Energy Act of 2020 (P.L. 116-260)
Critical minerals are key components in a range of products and equipment, from consumer electronics and military technology to solar panels and electric vehicle batteries. Their unique chemical properties make them particularly suitable for energy technologies and irreplaceable for certain purposes. Pursuant to the Energy Act of 2020 (P.L. 116–260), the U.S. Geological Survey (USGS) publishes a revised list of critical minerals every three years. The most recent list, published in 2022, categorizes 50 minerals as critical. For clarity and consistency, this issue brief will use the Energy Act definition of critical minerals, which encompasses both minerals and materials.

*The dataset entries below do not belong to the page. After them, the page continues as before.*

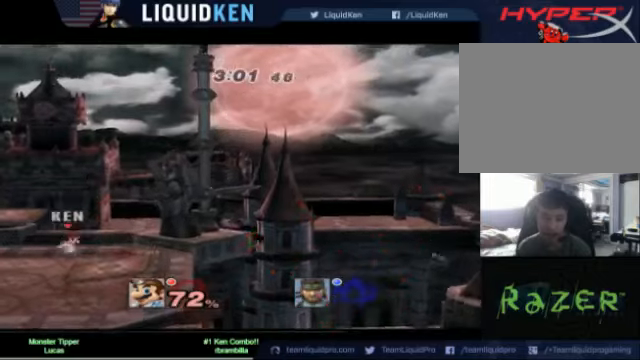
{"dt_ms": 520, "buttons": [], "left_stick": "down-right", "right_stick": "center", "events": [[80, "left_stick", "center"], [360, "X", "down"], [440, "X", "up"], [440, "left_stick", "down-right"]]}
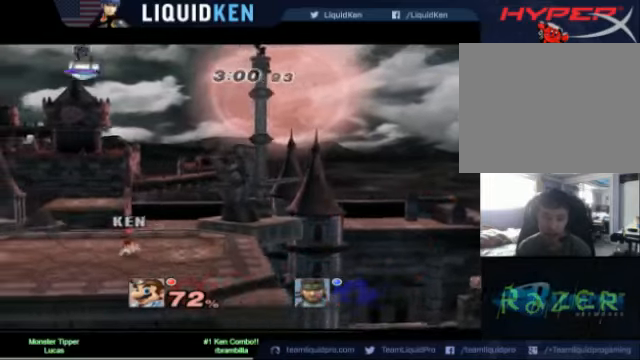
{"dt_ms": 480, "buttons": [], "left_stick": "center", "right_stick": "center", "events": [[80, "left_stick", "center"], [280, "left_stick", "left"], [440, "left_stick", "center"]]}
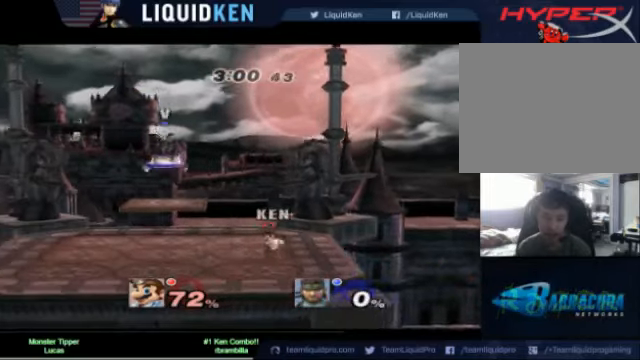
{"dt_ms": 520, "buttons": [], "left_stick": "center", "right_stick": "center", "events": [[40, "B", "down"], [200, "B", "up"], [200, "left_stick", "right"], [240, "B", "down"], [320, "B", "up"], [360, "B", "down"], [480, "B", "up"], [480, "left_stick", "center"]]}
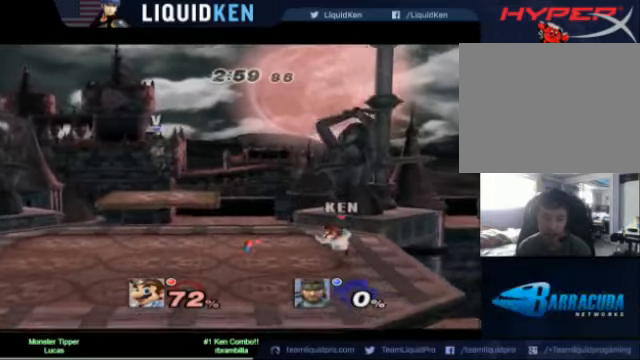
{"dt_ms": 480, "buttons": ["B"], "left_stick": "center", "right_stick": "center", "events": [[40, "B", "down"], [120, "B", "up"], [320, "B", "down"], [400, "B", "up"], [440, "B", "down"]]}
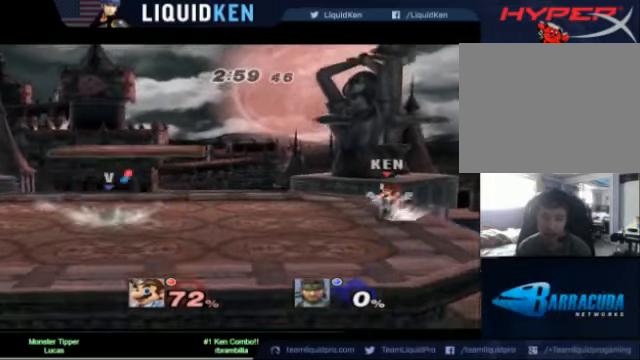
{"dt_ms": 520, "buttons": [], "left_stick": "center", "right_stick": "center"}
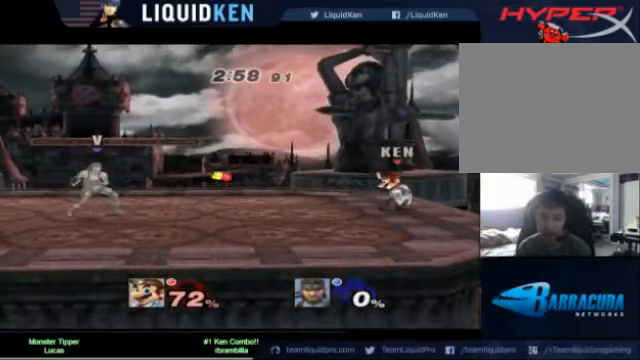
{"dt_ms": 480, "buttons": ["B"], "left_stick": "center", "right_stick": "center", "events": [[200, "X", "down"], [280, "X", "up"], [400, "B", "down"]]}
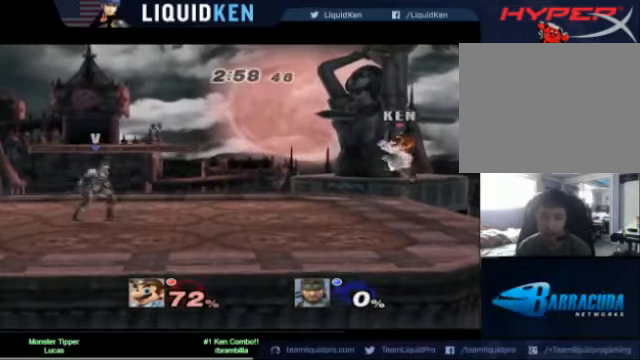
{"dt_ms": 520, "buttons": [], "left_stick": "left", "right_stick": "center", "events": [[80, "B", "up"], [120, "B", "down"], [200, "B", "up"], [280, "B", "down"], [320, "left_stick", "right"], [360, "B", "up"], [480, "left_stick", "left"]]}
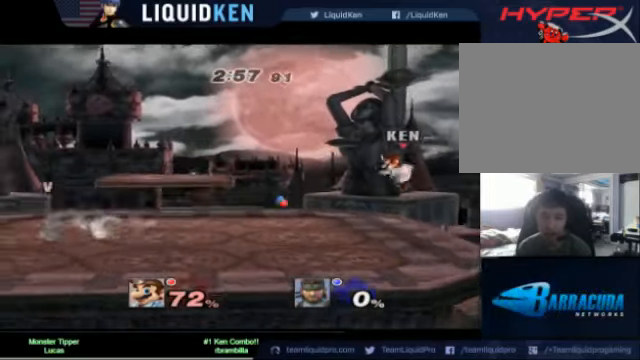
{"dt_ms": 480, "buttons": ["B"], "left_stick": "center", "right_stick": "center", "events": [[80, "left_stick", "center"], [200, "B", "down"], [240, "B", "up"], [440, "B", "down"]]}
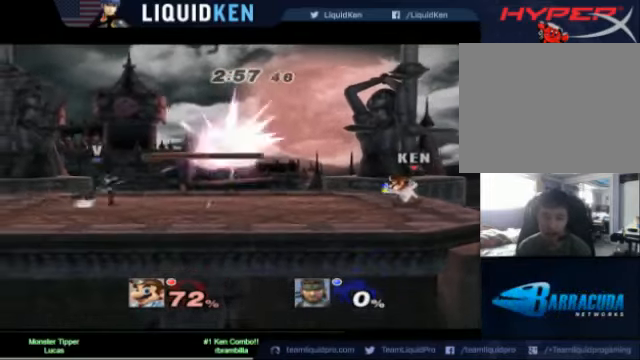
{"dt_ms": 520, "buttons": ["B"], "left_stick": "center", "right_stick": "center", "events": [[80, "B", "up"], [160, "B", "down"], [280, "B", "up"], [320, "B", "down"], [440, "B", "up"], [480, "B", "down"]]}
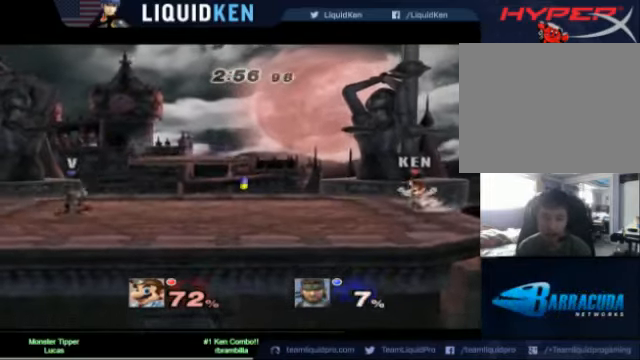
{"dt_ms": 480, "buttons": [], "left_stick": "center", "right_stick": "center", "events": [[120, "B", "up"], [200, "B", "down"], [240, "B", "up"], [320, "B", "down"], [400, "B", "up"]]}
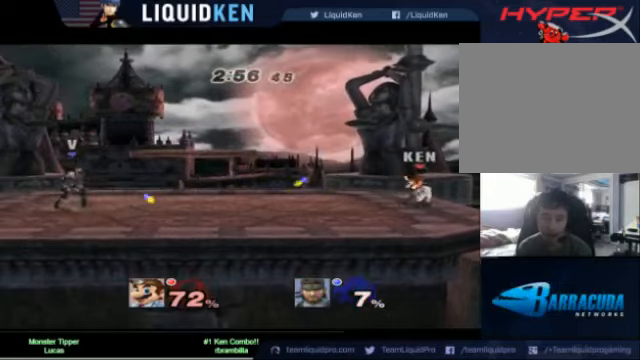
{"dt_ms": 520, "buttons": ["B"], "left_stick": "center", "right_stick": "center", "events": [[240, "left_stick", "left"], [440, "left_stick", "center"], [520, "B", "down"]]}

From electric vehicles to renewable power sources, critical minerals are key to several clean energy technologies:
While the particulars vary by material, the critical mineral supply chain generally comprises exploration and discovery, extraction, processing, refining, and manufacturing.
The Critical Mineral Supply Chain
Exploration and Discovery
Critical minerals can be found in natural deposits in the Earth, mining waste, or discarded end-use products such as electric vehicle batteries and electronic devices. In the United States, the exploration and discovery of raw materials involves extensive permitting processes under federal mining laws. These permitting processes take an average of 16 years to complete.
Extraction (Production)
Critical mineral extraction, or production, involves mining deposits from the Earth or removing them from secondary sources. When mined, critical minerals are typically recovered alongside other materials. For example, pure nickel cannot be readily extracted from the ground in isolation; instead, the ore that contains the nickel is mined. Proposals for mining projects can trigger further permitting requirements under laws such as the National Environmental Policy Act (P.L. 91-190) and the Clean Water Act (P.L. 95-217).
Processing
Once extracted, the sought-after mineral is separated from other matter attached to it. Depending on the critical mineral, this can involve techniques such as applying high heat to change its physical state, adding chemicals to leach out the critical mineral, or evaporating water containing the critical mineral so only it is left behind.
Refining
Any remaining impurities are removed to produce the highest possible concentration of the critical mineral, which can then be used for manufacturing.
Manufacturing
The critical mineral is integrated into a final product, such as an electric vehicle battery or an aluminum wire for electricity transmission.
The five steps of the critical mineral supply chain often do not occur within the same country. A producer, for example, may offshore steps of the process due to a lack of advanced processing or manufacturing infrastructure in their country, insufficient “feedstock” of critical minerals, a shortage of skilled domestic workers, price competitiveness that makes it cheaper to offshore the supply chain, or lack of interest from investors to finance domestic operations.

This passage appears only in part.